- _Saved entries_
■ ■ ■ ■ ■

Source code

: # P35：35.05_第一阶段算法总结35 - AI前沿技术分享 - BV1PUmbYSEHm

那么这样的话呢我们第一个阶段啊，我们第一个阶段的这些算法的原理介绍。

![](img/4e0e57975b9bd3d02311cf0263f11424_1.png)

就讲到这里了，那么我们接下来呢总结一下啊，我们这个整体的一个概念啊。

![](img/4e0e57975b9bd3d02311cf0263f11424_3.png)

■ ■ ■ ■ ■

- _Directive_
Substitute "第二个阶段" for every occurrence of "第一个阶段" in the source text of each item. Leave every other character unchanged.

- _Task result_
Source code

: # P35：35.05_第一阶段算法总结35 - AI前沿技术分享 - BV1PUmbYSEHm

那么这样的话呢我们第二个阶段啊，我们第二个阶段的这些算法的原理介绍。

![](img/4e0e57975b9bd3d02311cf0263f11424_1.png)

就讲到这里了，那么我们接下来呢总结一下啊，我们这个整体的一个概念啊。

![](img/4e0e57975b9bd3d02311cf0263f11424_3.png)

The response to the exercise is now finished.